[Collected data]
-- Opening Marker --

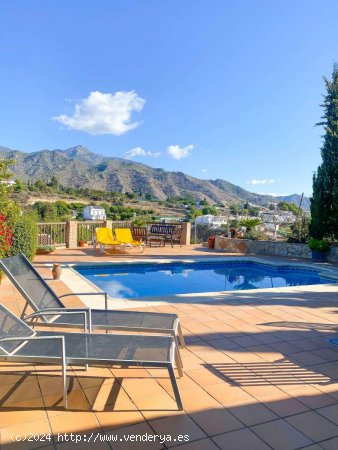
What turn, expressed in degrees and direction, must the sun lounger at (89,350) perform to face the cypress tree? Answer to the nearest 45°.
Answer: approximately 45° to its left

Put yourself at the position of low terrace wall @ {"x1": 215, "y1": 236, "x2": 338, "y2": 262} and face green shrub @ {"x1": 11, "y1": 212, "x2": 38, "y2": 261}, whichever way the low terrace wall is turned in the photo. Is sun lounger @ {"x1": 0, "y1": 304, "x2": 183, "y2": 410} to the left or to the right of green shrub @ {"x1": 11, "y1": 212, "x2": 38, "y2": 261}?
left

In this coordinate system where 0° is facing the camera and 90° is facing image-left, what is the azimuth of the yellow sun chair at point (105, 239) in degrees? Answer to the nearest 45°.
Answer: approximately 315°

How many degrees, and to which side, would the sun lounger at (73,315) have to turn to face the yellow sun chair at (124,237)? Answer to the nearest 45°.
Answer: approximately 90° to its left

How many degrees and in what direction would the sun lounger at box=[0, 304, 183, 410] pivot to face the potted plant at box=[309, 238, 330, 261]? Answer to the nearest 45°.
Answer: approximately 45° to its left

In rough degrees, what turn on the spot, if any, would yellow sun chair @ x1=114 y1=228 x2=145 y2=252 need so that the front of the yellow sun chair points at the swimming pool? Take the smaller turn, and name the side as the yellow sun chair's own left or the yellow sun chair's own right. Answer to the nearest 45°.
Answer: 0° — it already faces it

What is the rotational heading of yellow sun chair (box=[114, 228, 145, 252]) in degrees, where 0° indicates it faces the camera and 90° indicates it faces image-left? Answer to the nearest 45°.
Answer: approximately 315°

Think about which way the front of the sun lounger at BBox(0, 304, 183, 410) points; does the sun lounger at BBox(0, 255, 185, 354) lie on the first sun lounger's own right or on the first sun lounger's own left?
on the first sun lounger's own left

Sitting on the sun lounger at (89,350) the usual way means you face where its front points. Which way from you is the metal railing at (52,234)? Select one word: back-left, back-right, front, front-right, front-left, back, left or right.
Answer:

-- Closing Marker --

#### DESCRIPTION OF THE TASK:
Rewrite all the rows above with "cypress tree" changed to "pine tree" and nothing else altered. Leave the pictures out.

#### RESULT:
What turn, expressed in degrees and direction, must the sun lounger at (89,350) perform to face the pine tree? Answer to the nearest 45°.
Answer: approximately 45° to its left

Put yourself at the position of low terrace wall @ {"x1": 215, "y1": 236, "x2": 338, "y2": 262} and face green shrub @ {"x1": 11, "y1": 212, "x2": 38, "y2": 261}, whichever way the low terrace wall is turned in the photo. Is sun lounger @ {"x1": 0, "y1": 304, "x2": 183, "y2": 410} to the left or to the right of green shrub @ {"x1": 11, "y1": 212, "x2": 38, "y2": 261}?
left

In this coordinate system where 0° is facing the camera and 90° is facing image-left, what is the azimuth of the yellow sun chair at point (105, 239) in degrees? Answer to the nearest 45°.
Answer: approximately 315°

How many degrees, and to which side, would the sun lounger at (73,315) have to turn to face the yellow sun chair at (124,237)? Answer to the nearest 45°.
Answer: approximately 90° to its left

How many degrees and in what direction would the sun lounger at box=[0, 304, 183, 410] pivot to face the potted plant at box=[309, 238, 330, 261]? Answer to the nearest 45°.
Answer: approximately 45° to its left

In rough degrees, what turn on the spot, if any, would yellow sun chair @ x1=114 y1=228 x2=145 y2=252 need so that the front of the yellow sun chair points at the swimming pool? Take the smaller turn, and name the side as the yellow sun chair's own left or the yellow sun chair's own right. Answer to the nearest 45°.
Answer: 0° — it already faces it

What is the rotational heading of yellow sun chair (box=[114, 228, 145, 252]) in degrees, where 0° indicates it faces the camera and 90° indicates it faces image-left? Answer to the nearest 45°.
Answer: approximately 315°

Think about which way the front of the sun lounger at BBox(0, 304, 183, 410) points; does the sun lounger at BBox(0, 255, 185, 354) lie on the first sun lounger's own right or on the first sun lounger's own left?
on the first sun lounger's own left

Sitting on the sun lounger at (89,350) the usual way means you face where its front points. Which way from you is the metal railing at (52,234)? Select one word: back-left, back-right, front, front-right, front-left, back, left or right.
Answer:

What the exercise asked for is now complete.